■ **The task**
Repeat every record below exactly, omitting any pictures.

[Stored items]
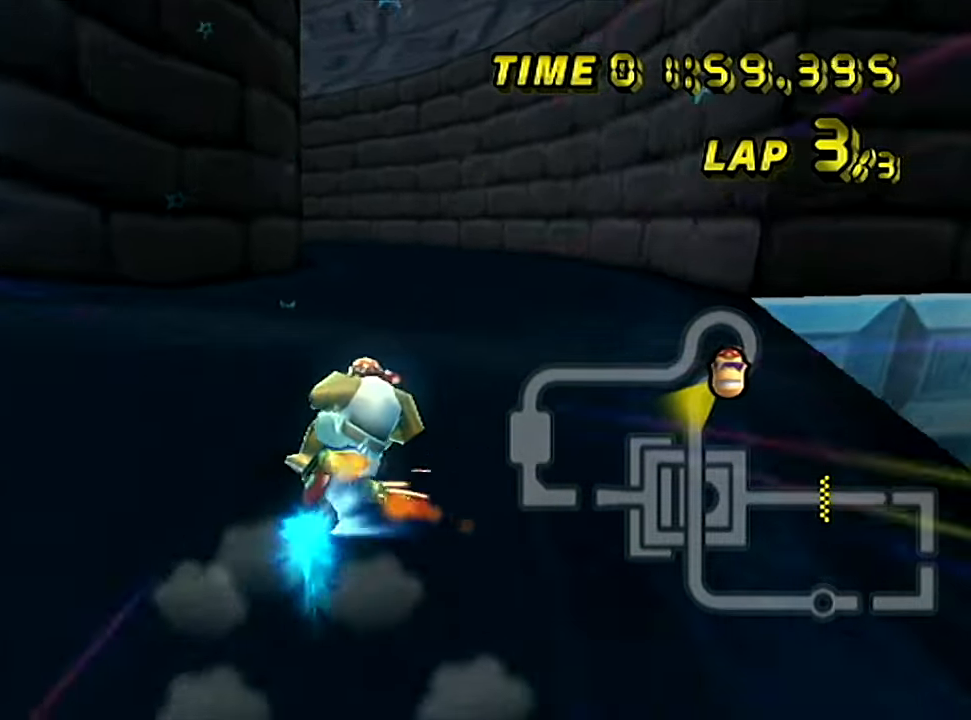
{"buttons": ["C", "Z"], "left_stick": "up-left", "events": [[250, "Z", "up"], [300, "Z", "down"], [300, "left_stick", "up-left"]]}
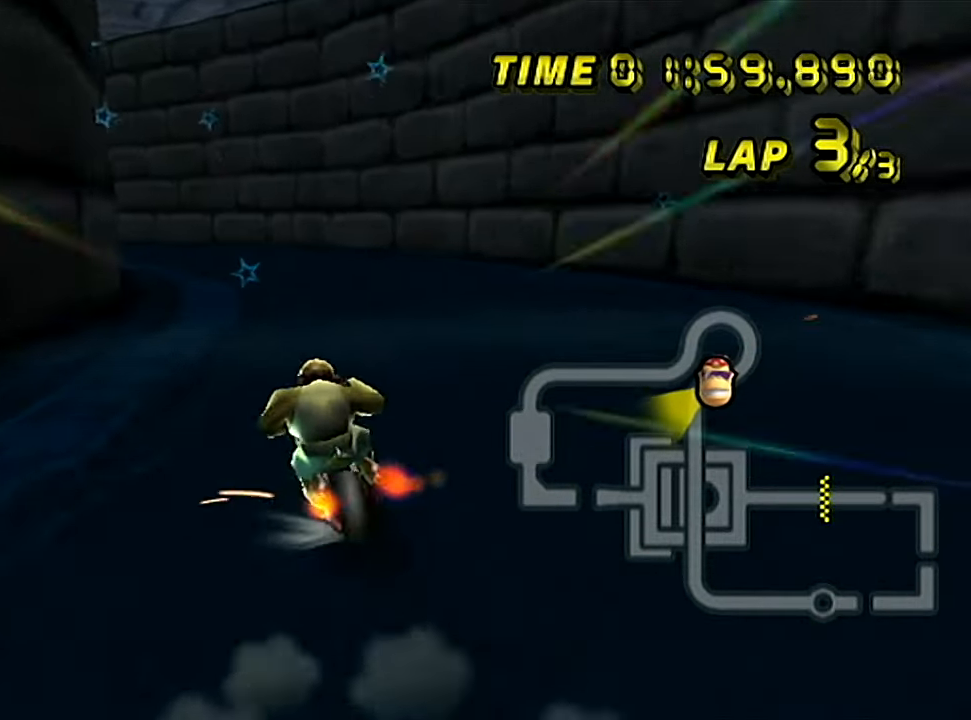
{"buttons": ["C", "Z"], "left_stick": "right", "events": [[317, "left_stick", "right"]]}
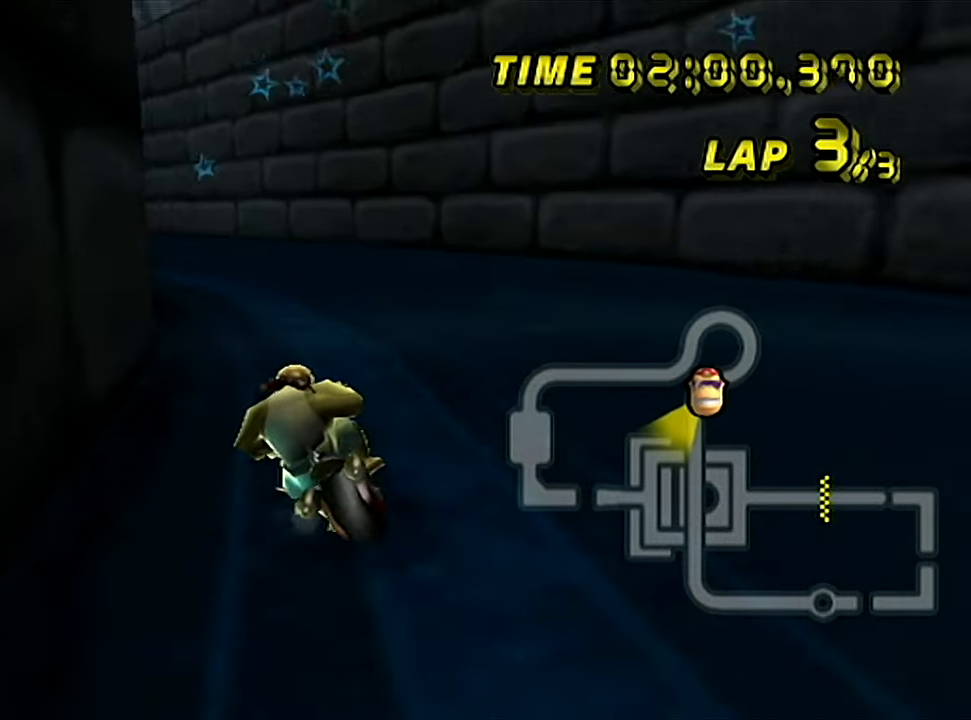
{"buttons": ["C", "Z"], "left_stick": "right", "events": [[50, "left_stick", "left"], [100, "left_stick", "up-left"], [417, "left_stick", "right"]]}
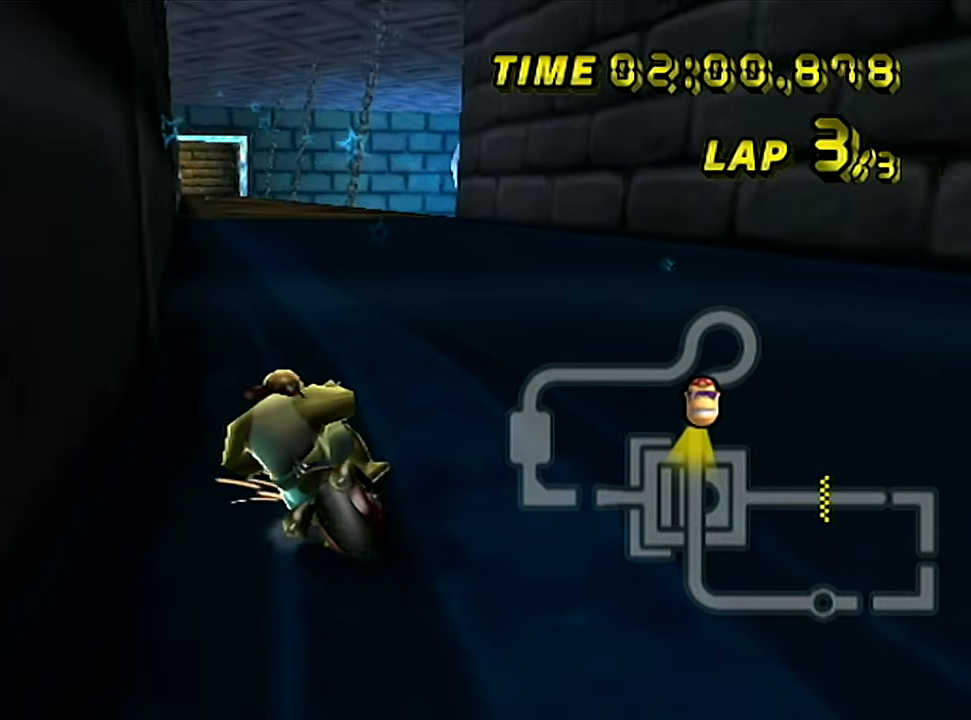
{"buttons": ["C"], "left_stick": "right", "events": [[101, "left_stick", "up-right"], [301, "left_stick", "right"], [351, "Z", "up"]]}
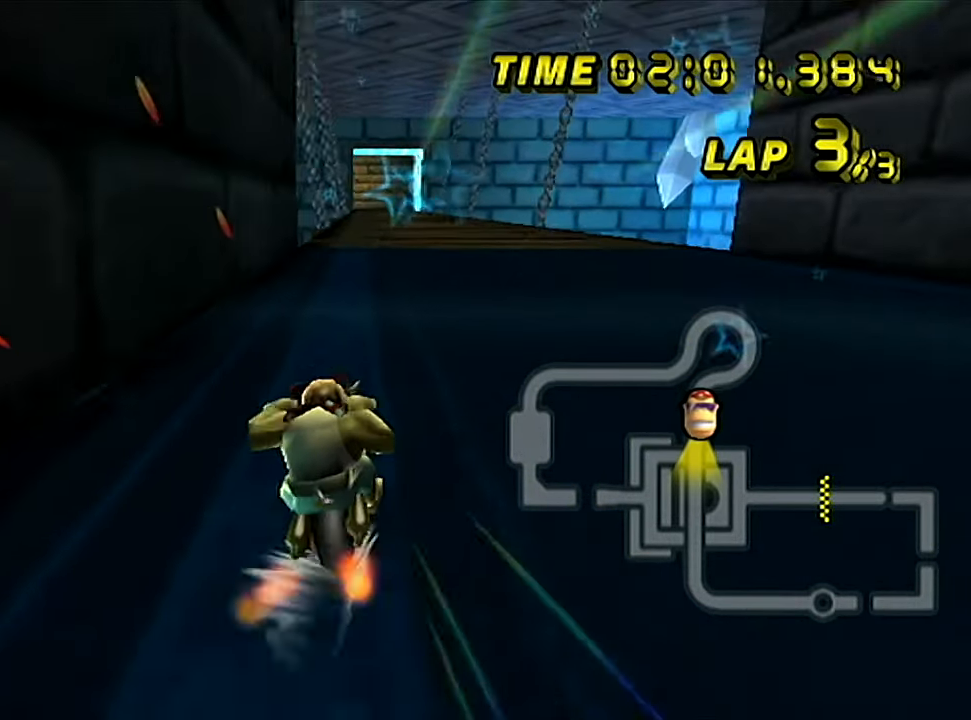
{"buttons": ["C"], "left_stick": "center", "events": [[350, "left_stick", "center"]]}
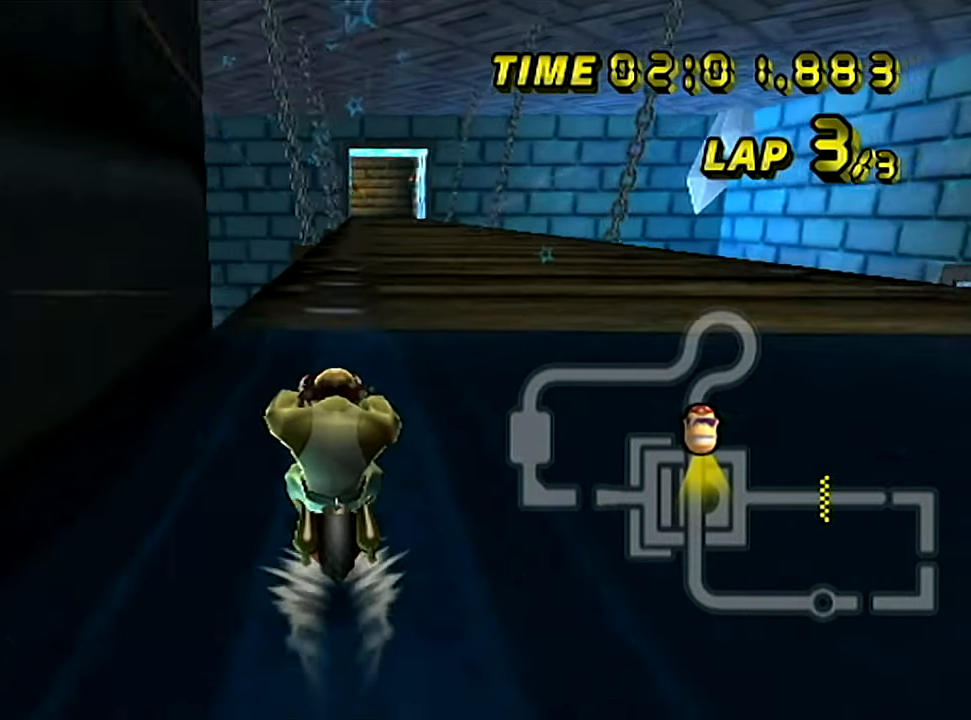
{"buttons": ["C"], "left_stick": "center", "events": [[34, "left_stick", "right"], [101, "left_stick", "center"]]}
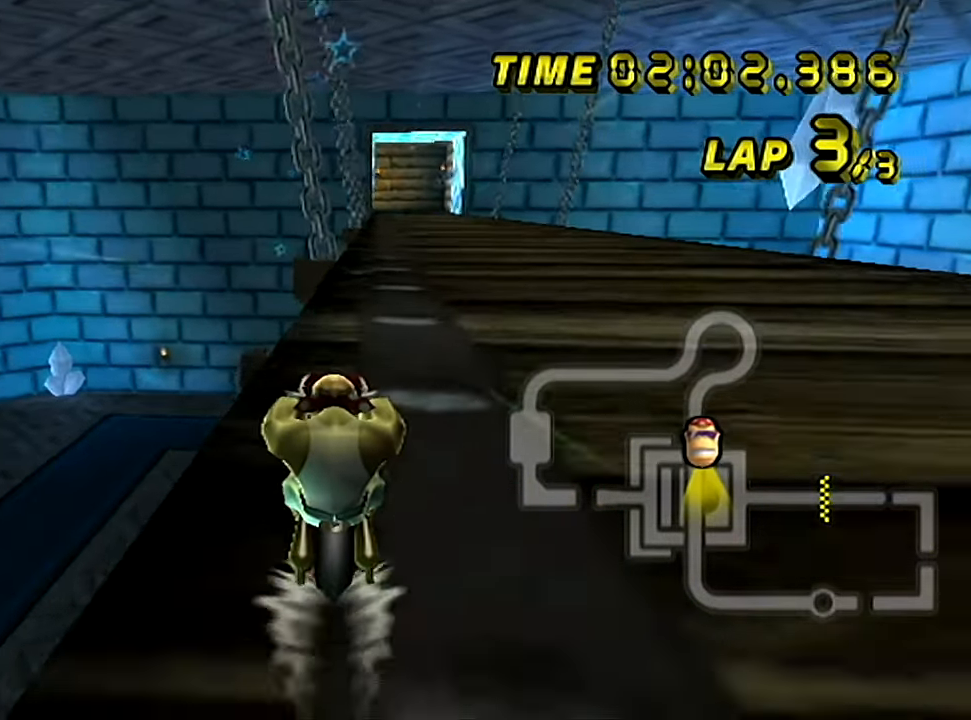
{"buttons": ["C"], "left_stick": "center", "events": []}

■ **Answer section**
{"buttons": ["C", "Z"], "left_stick": "up-left", "events": [[250, "Z", "up"], [300, "Z", "down"], [300, "left_stick", "up-left"]]}
{"buttons": ["C", "Z"], "left_stick": "right", "events": [[317, "left_stick", "right"]]}
{"buttons": ["C", "Z"], "left_stick": "right", "events": [[50, "left_stick", "left"], [100, "left_stick", "up-left"], [417, "left_stick", "right"]]}
{"buttons": ["C"], "left_stick": "right", "events": [[101, "left_stick", "up-right"], [301, "left_stick", "right"], [351, "Z", "up"]]}
{"buttons": ["C"], "left_stick": "center", "events": [[350, "left_stick", "center"]]}
{"buttons": ["C"], "left_stick": "center", "events": [[34, "left_stick", "right"], [101, "left_stick", "center"]]}
{"buttons": ["C"], "left_stick": "center", "events": []}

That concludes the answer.